▶ **Goal of the exercise**
Leave out the pictures and restate the rest of the data exactly.
**** Material provided
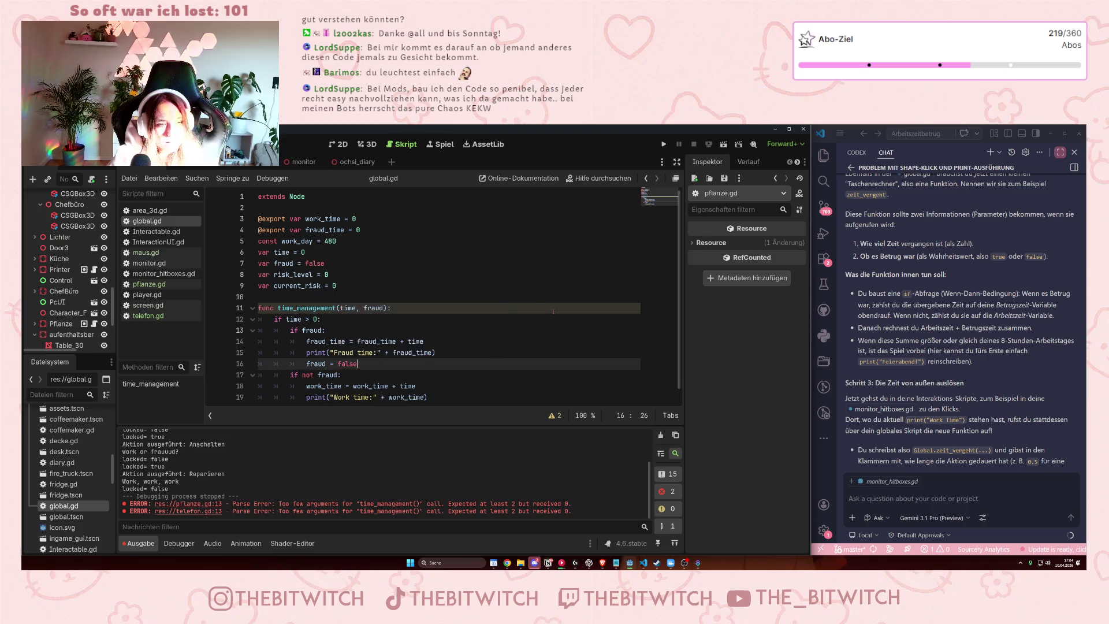
click(456, 321)
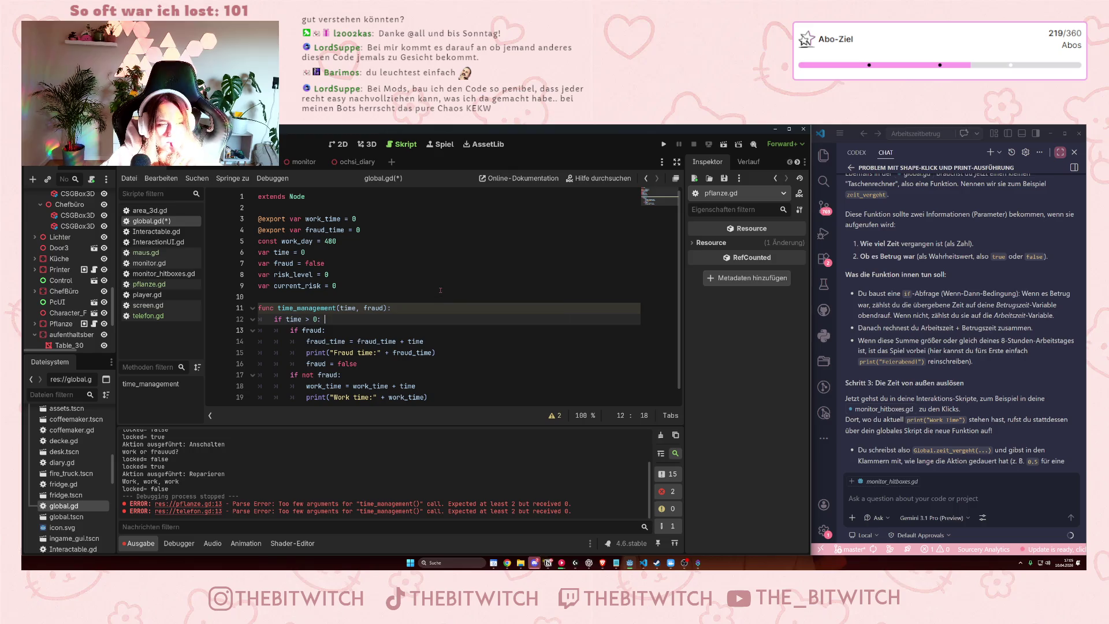
drag(358, 364, 305, 365)
key(BackSpace)
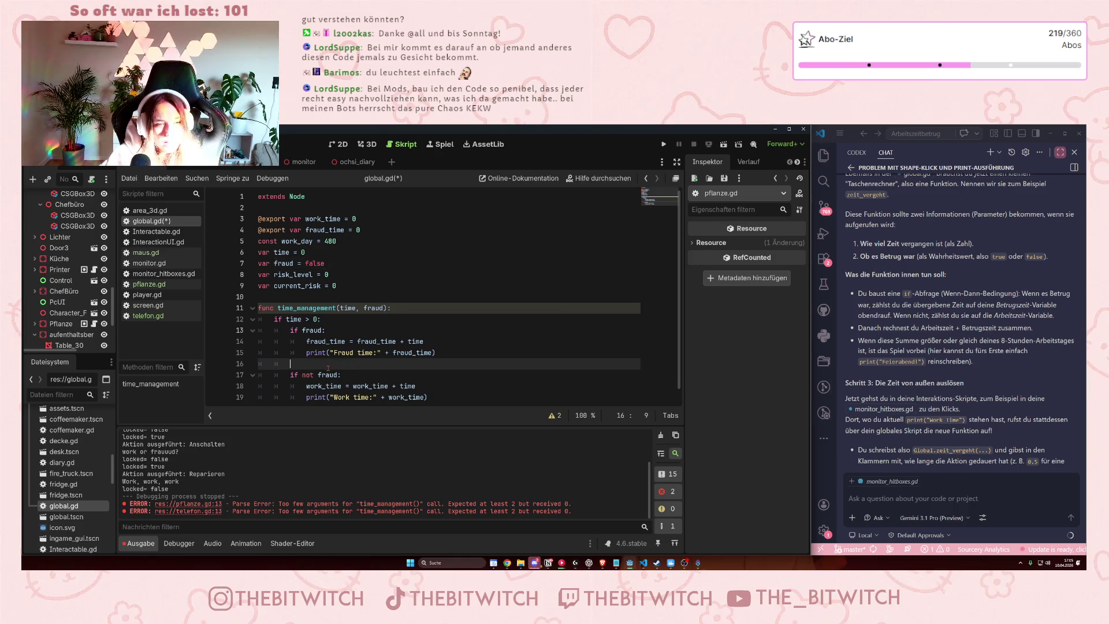
key(BackSpace)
********
▶ **Written reply**
click(456, 321)
drag(358, 364, 305, 365)
key(BackSpace)
key(BackSpace)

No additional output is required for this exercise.